_EXTRACT_
+===+
The distributions of scores of the Mean-variance (MV) optimal portfolio for different risk’s behavioral functions (high, medium, low risk) and a sequence of temperatures \(T_i\) such that the distributions in the sequence \(p_{T_i}{w}\propto e^{\langle r, w\rangle /T_i}\) are equidistant w.r.t. \(L_2\) norm. Plot B, C, D refer to Fig. 7

In our example, we focus on the MV portfolio in Table 1 considering the case of the \(M=70\) allocation strategies of Sect. 6.1. For each risk’s behavioral function, we use the same temperatures as in Fig. 9, where we compute the parametric scores. Thus, the plots in Fig. 10 illustrate how the distribution of score of the MV portfolio changes as the tendency of the investors’ behavior—induced by the behavioral functions—increases.

When the investors are equally divided among allocation strategies, the distribution of score is bimodal with the modes being around 0.2 and 0.8. The latter implies that—for this investors’ composition—the score of MV has a high probability to be around 0.8 or 0.2. As the percentage of investors who select strategies with a medium level of risk increases the modes are shifting to the extreme values, e.g. around 0 and 1. Moreover, the total mass over the modes increases. Also, the mass over the mode of the largest value gets larger than the mass over the mode of the smallest value. Thus, the probability of MV to achieve a good score increases as the temperature T decreases. On the other side, the MV has a high probability to be either among the best or worst performers, which implies that it is also quite risky w.r.t. to that score. The same occurs as the percentage of investors who select strategies with a low level of risk increases.

However, as the percentage of investors who select strategies with a high level of risk increases, the modes are shifting towards the opposite directions than in the previous cases. Moreover, for the median temperature, the distribution of the score becomes unimodal and it is centered at 0.5. As the temperature further increases the modes are shifting towards the extreme scores, e.g. 0 and 1. In this case, the mass over the mode of the largest value gets smaller than the mass over the mode of the smallest value. Thus, as the percentage of investors who select high-risk strategies increases the probability of MV achieving a bad score increases. However, when the investors’ composition is implied by the median temperature, MV has a very small probability to be among the best or worst performers, as the mass is concentrated around the score of 0.5. The latter make the MV portfolio a safe (stable) choice w.r.t. that score.
+===+
_DATA EXTRACT_
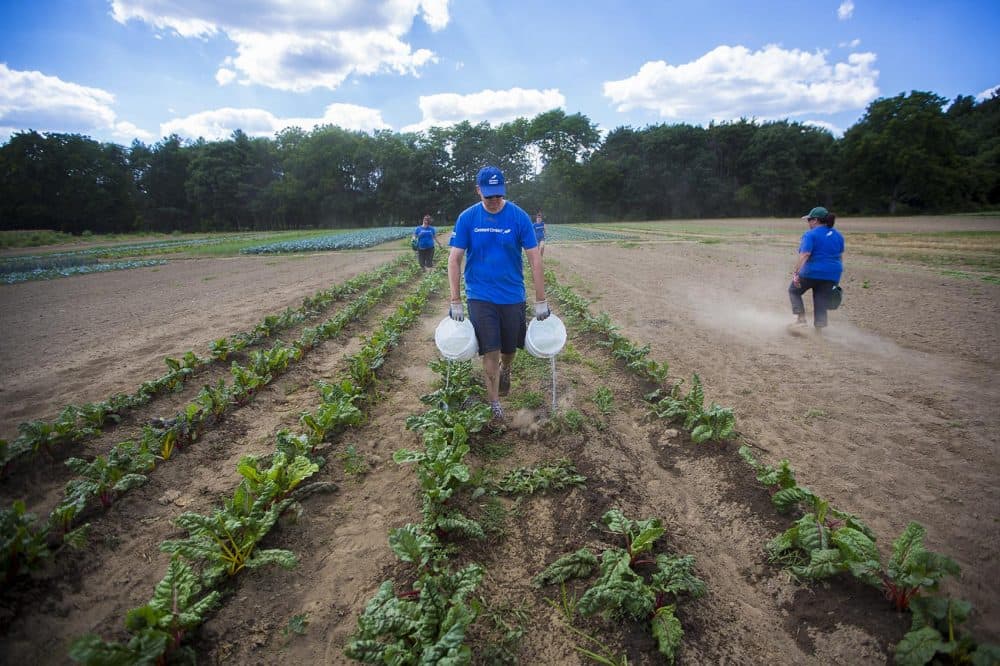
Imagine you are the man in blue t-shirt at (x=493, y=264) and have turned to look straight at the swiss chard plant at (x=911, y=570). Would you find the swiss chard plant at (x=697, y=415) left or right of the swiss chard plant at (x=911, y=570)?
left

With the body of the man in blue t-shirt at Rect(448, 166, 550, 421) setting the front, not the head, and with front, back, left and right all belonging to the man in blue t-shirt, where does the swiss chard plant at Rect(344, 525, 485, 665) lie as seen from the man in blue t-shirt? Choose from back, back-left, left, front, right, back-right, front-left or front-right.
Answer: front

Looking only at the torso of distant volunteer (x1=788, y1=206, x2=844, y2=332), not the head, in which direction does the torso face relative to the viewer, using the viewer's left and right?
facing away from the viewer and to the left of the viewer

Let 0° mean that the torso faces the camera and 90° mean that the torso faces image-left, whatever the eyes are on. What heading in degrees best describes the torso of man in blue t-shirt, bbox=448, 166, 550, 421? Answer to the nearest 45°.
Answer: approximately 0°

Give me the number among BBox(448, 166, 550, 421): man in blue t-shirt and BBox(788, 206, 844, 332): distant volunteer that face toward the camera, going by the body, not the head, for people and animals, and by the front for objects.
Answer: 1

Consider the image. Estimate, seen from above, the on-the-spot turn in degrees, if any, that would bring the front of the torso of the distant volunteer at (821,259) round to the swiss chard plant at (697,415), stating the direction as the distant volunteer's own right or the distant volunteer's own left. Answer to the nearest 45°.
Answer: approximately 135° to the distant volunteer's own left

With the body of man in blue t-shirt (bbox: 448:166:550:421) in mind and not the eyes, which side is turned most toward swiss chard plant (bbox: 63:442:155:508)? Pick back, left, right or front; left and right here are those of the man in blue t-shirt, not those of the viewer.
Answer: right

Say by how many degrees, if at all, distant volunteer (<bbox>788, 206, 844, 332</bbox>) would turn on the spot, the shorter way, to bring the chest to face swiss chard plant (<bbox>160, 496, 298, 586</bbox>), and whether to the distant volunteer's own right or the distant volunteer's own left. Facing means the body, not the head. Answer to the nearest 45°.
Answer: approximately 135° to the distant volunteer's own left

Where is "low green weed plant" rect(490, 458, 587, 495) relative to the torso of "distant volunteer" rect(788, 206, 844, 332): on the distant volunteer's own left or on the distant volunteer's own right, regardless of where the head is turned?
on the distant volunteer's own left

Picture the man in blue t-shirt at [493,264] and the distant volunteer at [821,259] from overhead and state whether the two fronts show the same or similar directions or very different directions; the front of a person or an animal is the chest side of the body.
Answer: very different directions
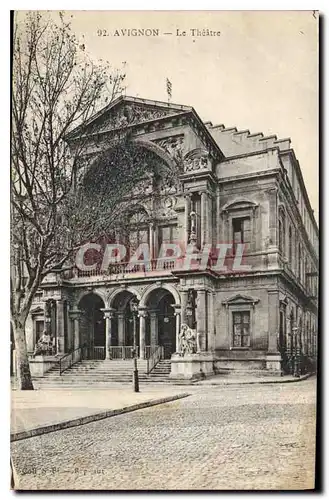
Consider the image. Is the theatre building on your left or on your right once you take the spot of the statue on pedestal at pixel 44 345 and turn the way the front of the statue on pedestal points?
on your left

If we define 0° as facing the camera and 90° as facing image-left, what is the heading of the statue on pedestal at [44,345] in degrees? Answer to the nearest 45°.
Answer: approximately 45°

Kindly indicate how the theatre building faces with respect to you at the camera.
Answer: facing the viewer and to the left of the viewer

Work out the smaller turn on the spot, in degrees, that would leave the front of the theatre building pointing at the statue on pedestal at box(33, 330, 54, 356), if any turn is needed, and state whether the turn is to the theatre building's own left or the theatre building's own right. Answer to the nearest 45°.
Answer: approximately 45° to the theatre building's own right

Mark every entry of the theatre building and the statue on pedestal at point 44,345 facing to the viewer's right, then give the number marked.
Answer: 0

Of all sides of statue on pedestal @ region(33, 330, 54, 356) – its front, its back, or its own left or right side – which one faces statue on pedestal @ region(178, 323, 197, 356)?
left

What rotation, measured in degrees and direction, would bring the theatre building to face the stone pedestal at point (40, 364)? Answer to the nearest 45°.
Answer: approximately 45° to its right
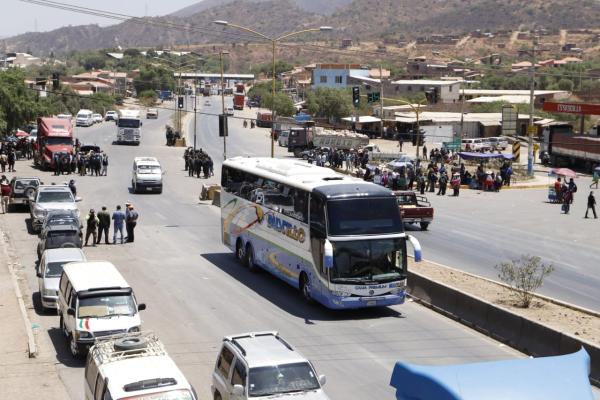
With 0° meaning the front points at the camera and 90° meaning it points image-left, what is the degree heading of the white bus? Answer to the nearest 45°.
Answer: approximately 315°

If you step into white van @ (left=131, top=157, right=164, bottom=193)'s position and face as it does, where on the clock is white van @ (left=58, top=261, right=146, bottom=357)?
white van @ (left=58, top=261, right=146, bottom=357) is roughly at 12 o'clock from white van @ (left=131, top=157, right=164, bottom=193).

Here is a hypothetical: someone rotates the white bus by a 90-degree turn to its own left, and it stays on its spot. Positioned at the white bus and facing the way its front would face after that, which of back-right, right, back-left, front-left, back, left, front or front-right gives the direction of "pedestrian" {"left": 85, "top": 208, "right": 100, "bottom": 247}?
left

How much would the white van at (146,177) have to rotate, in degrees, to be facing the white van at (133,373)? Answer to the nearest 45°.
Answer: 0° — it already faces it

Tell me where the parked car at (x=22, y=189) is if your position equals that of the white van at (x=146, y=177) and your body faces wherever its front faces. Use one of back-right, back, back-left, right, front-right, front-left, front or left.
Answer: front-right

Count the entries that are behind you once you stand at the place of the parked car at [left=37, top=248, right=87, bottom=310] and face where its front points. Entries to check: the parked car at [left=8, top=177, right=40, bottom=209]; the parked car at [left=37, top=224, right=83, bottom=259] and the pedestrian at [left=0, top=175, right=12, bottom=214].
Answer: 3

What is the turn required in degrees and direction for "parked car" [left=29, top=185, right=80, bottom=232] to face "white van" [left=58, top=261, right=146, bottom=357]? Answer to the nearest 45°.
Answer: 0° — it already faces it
+===+
_REQUIRED TASKS_
A - Reproduce word for word the part of the portfolio score extract starting at "The distributions of" and ending at "the behavioral functions—increases.".
B - In the portfolio score extract, around which values are the modes of the score distribution when investors are equally divided among allocation strategies?
C - List the levels of risk that the portfolio score extract gives for the risk's behavioral functions.

_SOLVED PROBLEMS_
A -
The distributions of scores of the Mean-variance (MV) optimal portfolio for different risk’s behavioral functions (high, medium, low risk) and a sequence of temperatures \(T_i\) such that the distributions in the sequence \(p_{T_i}{w}\propto e^{\langle r, w\rangle /T_i}\) are equidistant w.r.t. \(L_2\) norm. Plot B, C, D refer to Fig. 7

In our example, we focus on the MV portfolio in Table 1 considering the case of the \(M=70\) allocation strategies of Sect. 6.1. For each risk’s behavioral function, we use the same temperatures as in Fig. 9, where we compute the parametric scores. Thus, the plots in Fig. 10 illustrate how the distribution of score of the MV portfolio changes as the tendency of the investors’ behavior—induced by the behavioral functions—increases.

B - Around 0.2 and 0.8.

C - High, medium, low